### Challenge
Would you quote the material below in full and unchanged?

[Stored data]
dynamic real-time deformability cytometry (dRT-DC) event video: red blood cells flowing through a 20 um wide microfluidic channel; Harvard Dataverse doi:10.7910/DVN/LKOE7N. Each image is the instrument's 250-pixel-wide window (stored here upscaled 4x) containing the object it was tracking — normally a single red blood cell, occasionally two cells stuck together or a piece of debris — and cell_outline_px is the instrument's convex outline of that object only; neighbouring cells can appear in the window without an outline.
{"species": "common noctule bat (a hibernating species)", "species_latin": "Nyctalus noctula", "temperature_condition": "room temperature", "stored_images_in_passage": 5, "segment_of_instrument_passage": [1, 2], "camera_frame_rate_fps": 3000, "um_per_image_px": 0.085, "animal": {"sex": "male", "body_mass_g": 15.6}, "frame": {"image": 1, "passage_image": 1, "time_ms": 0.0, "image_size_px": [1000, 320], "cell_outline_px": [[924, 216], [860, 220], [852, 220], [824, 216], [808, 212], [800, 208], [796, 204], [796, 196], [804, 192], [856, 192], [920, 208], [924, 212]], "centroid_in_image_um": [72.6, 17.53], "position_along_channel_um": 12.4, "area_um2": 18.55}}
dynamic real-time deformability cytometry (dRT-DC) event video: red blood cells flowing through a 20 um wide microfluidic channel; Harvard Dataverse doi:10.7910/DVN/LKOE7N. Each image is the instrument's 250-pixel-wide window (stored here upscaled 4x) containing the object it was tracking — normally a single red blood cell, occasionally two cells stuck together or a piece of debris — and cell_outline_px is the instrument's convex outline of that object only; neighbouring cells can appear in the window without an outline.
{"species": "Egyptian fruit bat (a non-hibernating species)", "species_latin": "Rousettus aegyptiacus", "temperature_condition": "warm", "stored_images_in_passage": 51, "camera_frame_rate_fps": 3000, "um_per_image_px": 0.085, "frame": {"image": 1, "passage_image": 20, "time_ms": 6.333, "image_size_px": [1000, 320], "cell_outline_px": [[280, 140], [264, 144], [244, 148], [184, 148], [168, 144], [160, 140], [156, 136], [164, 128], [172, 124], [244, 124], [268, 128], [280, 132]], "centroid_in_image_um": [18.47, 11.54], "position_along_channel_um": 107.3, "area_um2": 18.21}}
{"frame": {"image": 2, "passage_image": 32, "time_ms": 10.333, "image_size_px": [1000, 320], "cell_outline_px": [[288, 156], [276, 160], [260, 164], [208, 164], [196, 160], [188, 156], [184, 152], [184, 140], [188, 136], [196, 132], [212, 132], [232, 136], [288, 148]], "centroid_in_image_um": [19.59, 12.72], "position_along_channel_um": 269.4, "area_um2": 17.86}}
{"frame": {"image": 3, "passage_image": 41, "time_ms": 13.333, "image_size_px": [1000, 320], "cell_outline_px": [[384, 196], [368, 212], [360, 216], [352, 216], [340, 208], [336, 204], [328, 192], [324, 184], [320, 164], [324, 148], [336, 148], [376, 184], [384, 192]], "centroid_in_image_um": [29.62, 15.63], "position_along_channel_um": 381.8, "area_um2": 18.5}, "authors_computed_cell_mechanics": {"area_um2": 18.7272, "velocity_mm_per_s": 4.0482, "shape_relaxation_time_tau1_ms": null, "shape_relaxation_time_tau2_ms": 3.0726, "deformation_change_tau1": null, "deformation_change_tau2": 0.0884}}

### Solution for this exercise
dynamic real-time deformability cytometry (dRT-DC) event video: red blood cells flowing through a 20 um wide microfluidic channel; Harvard Dataverse doi:10.7910/DVN/LKOE7N. Each image is the instrument's 250-pixel-wide window (stored here upscaled 4x) containing the object it was tracking — normally a single red blood cell, occasionally two cells stuck together or a piece of debris — and cell_outline_px is the instrument's convex outline of that object only; neighbouring cells can appear in the window without an outline.
{"species": "common noctule bat (a hibernating species)", "species_latin": "Nyctalus noctula", "temperature_condition": "room temperature", "stored_images_in_passage": 5, "segment_of_instrument_passage": [1, 2], "camera_frame_rate_fps": 3000, "um_per_image_px": 0.085, "animal": {"sex": "male", "body_mass_g": 15.6}, "frame": {"image": 1, "passage_image": 1, "time_ms": 0.0, "image_size_px": [1000, 320], "cell_outline_px": [[924, 216], [860, 220], [852, 220], [824, 216], [808, 212], [800, 208], [796, 204], [796, 196], [804, 192], [856, 192], [920, 208], [924, 212]], "centroid_in_image_um": [72.6, 17.53], "position_along_channel_um": 12.4, "area_um2": 18.55}}
dynamic real-time deformability cytometry (dRT-DC) event video: red blood cells flowing through a 20 um wide microfluidic channel; Harvard Dataverse doi:10.7910/DVN/LKOE7N. Each image is the instrument's 250-pixel-wide window (stored here upscaled 4x) containing the object it was tracking — normally a single red blood cell, occasionally two cells stuck together or a piece of debris — and cell_outline_px is the instrument's convex outline of that object only; neighbouring cells can appear in the window without an outline.
{"species": "Egyptian fruit bat (a non-hibernating species)", "species_latin": "Rousettus aegyptiacus", "temperature_condition": "warm", "stored_images_in_passage": 51, "camera_frame_rate_fps": 3000, "um_per_image_px": 0.085, "frame": {"image": 1, "passage_image": 20, "time_ms": 6.333, "image_size_px": [1000, 320], "cell_outline_px": [[280, 140], [264, 144], [244, 148], [184, 148], [168, 144], [160, 140], [156, 136], [164, 128], [172, 124], [244, 124], [268, 128], [280, 132]], "centroid_in_image_um": [18.47, 11.54], "position_along_channel_um": 107.3, "area_um2": 18.21}}
{"frame": {"image": 2, "passage_image": 32, "time_ms": 10.333, "image_size_px": [1000, 320], "cell_outline_px": [[288, 156], [276, 160], [260, 164], [208, 164], [196, 160], [188, 156], [184, 152], [184, 140], [188, 136], [196, 132], [212, 132], [232, 136], [288, 148]], "centroid_in_image_um": [19.59, 12.72], "position_along_channel_um": 269.4, "area_um2": 17.86}}
{"frame": {"image": 3, "passage_image": 41, "time_ms": 13.333, "image_size_px": [1000, 320], "cell_outline_px": [[384, 196], [368, 212], [360, 216], [352, 216], [340, 208], [336, 204], [328, 192], [324, 184], [320, 164], [324, 148], [336, 148], [376, 184], [384, 192]], "centroid_in_image_um": [29.62, 15.63], "position_along_channel_um": 381.8, "area_um2": 18.5}, "authors_computed_cell_mechanics": {"area_um2": 18.7272, "velocity_mm_per_s": 4.0482, "shape_relaxation_time_tau1_ms": null, "shape_relaxation_time_tau2_ms": 3.0726, "deformation_change_tau1": null, "deformation_change_tau2": 0.0884}}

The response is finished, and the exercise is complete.